# Lolly hungryer on Barking Heads Tender Loving Care



## flounder_1 (May 12, 2011)

While the pet shop had a special offer on Barking Heads I took the opportunity to buy the smaller bags for a change (as they worked out cheaper per kg than a big bag) and try Lolly on the different flavours. Over the past couple of days I've noticed that she has been asking for food (which she hasn't done before). We don't have set meal times for her as it depends on when we get up  or whether she's going to have an early morning walk or wait until later but she usually gets fed around 8am and 6.30pm. Well last night she asked for food at 5.30pm (hubby took her out for a walk instead to delay her and she was fed about an hour later) and this morning she got me out of bed at 8am  I thought she needed a wee but no it was breakfast she wanted! (it's her breakfast time that varies the most and it has been as late as 10.30-11am before if we've had a lovely long morning walk and she never seemed bothered about her breakfast not being served before we went out)

The only thing I can think of is that the food is so easily digested it's making her hungry. I think I may have to mix it with another flavour to see if that makes a difference. I was just wondering if anyone else had experienced a hungrier dog on this flavour? (Jo Jo????)

Or of course it could be that I'm just not feeding her enough  I never weigh her food (I did early on and now gauge the amount on the amount I remember the weighed food looking like) but am always concerned about not wanting an overweight dog so probably err on the slightly less food side. Lolly has grown quickly and is a good size with plenty of energy and has never asked for food like this before.


----------



## wellerfeller (Jul 12, 2011)

I have just bought this flavour for a change, haven't had it before, so it will be interesting. I will let you know hOw we go.


----------



## flounder_1 (May 12, 2011)

just noticed my appalling spelling of hungier!! Can't edit the title now!! Will be interesting to see if Weller gets hungrier too.


----------



## JoJo (Mar 2, 2011)

Hi Janet, my girls ate well as puppies but Honey as an adult is not a big eater, they have had the Tender Loving Care on and off, but no I haven't noticed any big hunger when on this recipe. 

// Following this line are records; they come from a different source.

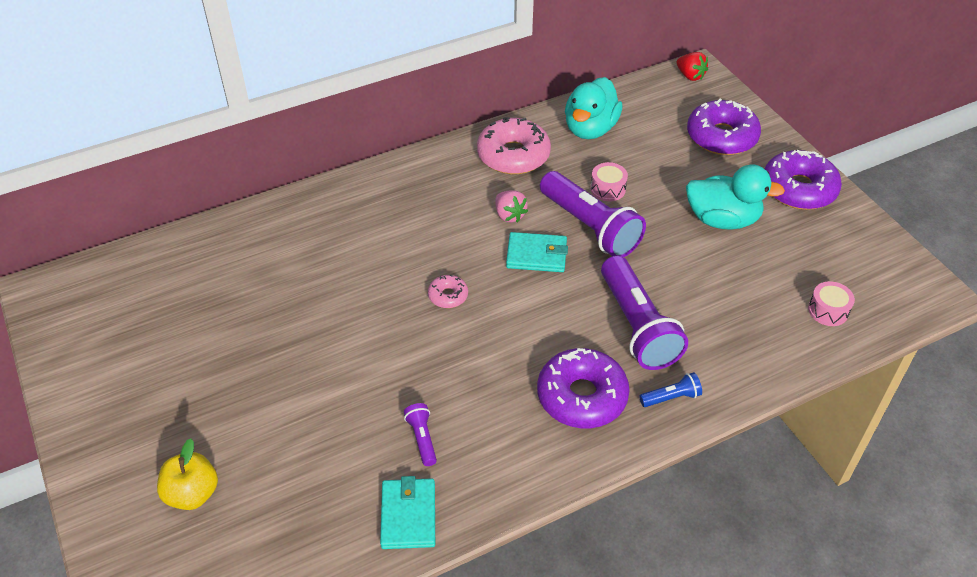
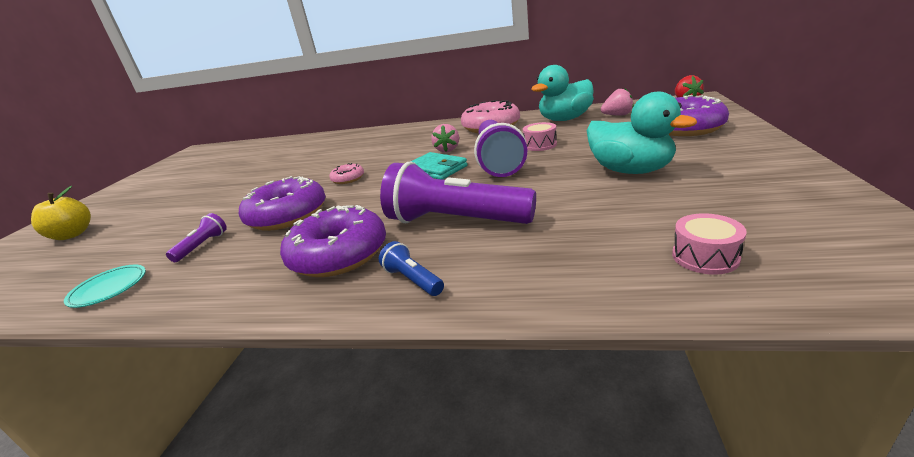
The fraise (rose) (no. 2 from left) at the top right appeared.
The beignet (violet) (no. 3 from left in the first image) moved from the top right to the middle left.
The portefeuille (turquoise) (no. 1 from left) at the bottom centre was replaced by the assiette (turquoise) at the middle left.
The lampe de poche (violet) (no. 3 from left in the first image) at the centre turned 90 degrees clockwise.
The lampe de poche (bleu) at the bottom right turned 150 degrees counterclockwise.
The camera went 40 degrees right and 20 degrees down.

If Lolly is a good weight etc, maybe you should just give her a little bit more with each feed... I am not exact with what amount I feed my girls, they are not greedy and I keep an eye on their weight etc ... 

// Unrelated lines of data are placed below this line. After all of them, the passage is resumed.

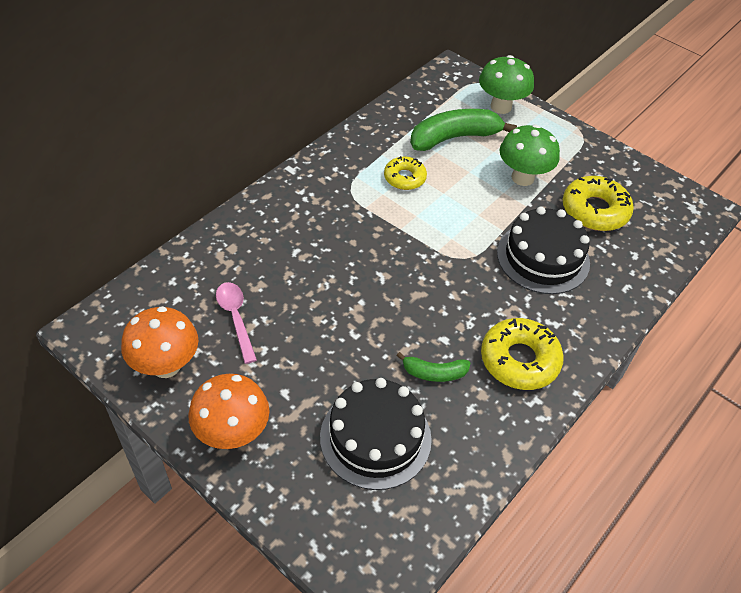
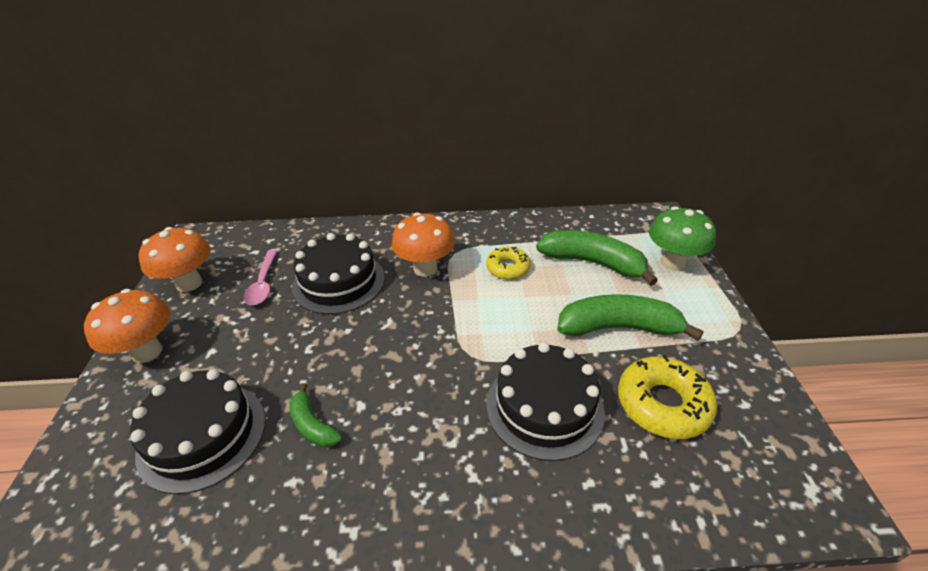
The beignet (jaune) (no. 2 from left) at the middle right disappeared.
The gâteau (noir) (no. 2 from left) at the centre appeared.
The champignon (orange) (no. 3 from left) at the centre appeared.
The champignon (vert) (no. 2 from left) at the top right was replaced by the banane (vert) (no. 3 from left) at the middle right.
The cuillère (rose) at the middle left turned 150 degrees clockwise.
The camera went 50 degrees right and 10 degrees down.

My girls can have weeks where they eat more than other weeks, but this could be to do with their seasons or due to extra exercise etc ... I just keep an eye on weight and growth etc ..


----------



## Ali79 (Mar 30, 2011)

Beau has Barking Heads and we have tried all flavours (she isn't very keen on the lamb one) and haven't noticed any difference in how hungry she is. I do measure her food out according to her weight etc and even more so now that she is on steroids as she has turned into a doggy dustbin  Perhaps Lolly really likes this one and so has become a bit greedier


----------



## flounder_1 (May 12, 2011)

Ali79 said:


> Perhaps Lolly really likes this one and so has become a bit greedier


Lolly fits into our family well as she loves her food!!! And any food will do as poor Millie (Julie Milliedog) can testify as Lolly was rather partial to her NI while we were staying there!!!


----------



## Ali79 (Mar 30, 2011)

flounder_1 said:


> Lolly fits into our family well as she loves her food!!! And any food will do as poor Millie (Julie Milliedog) can testify as Lolly was rather partial to her NI while we were staying there!!!


That is so funny as Beau loves everyone elses food when visiting but at home was really fussy until she had to go on steroids and now she does the "poor me I am starving" face a little bit too well!! Lolly would fit in with us too as not much we don't like in the way of food hence why I am trying desperately to loose weight before turning 50 in August


----------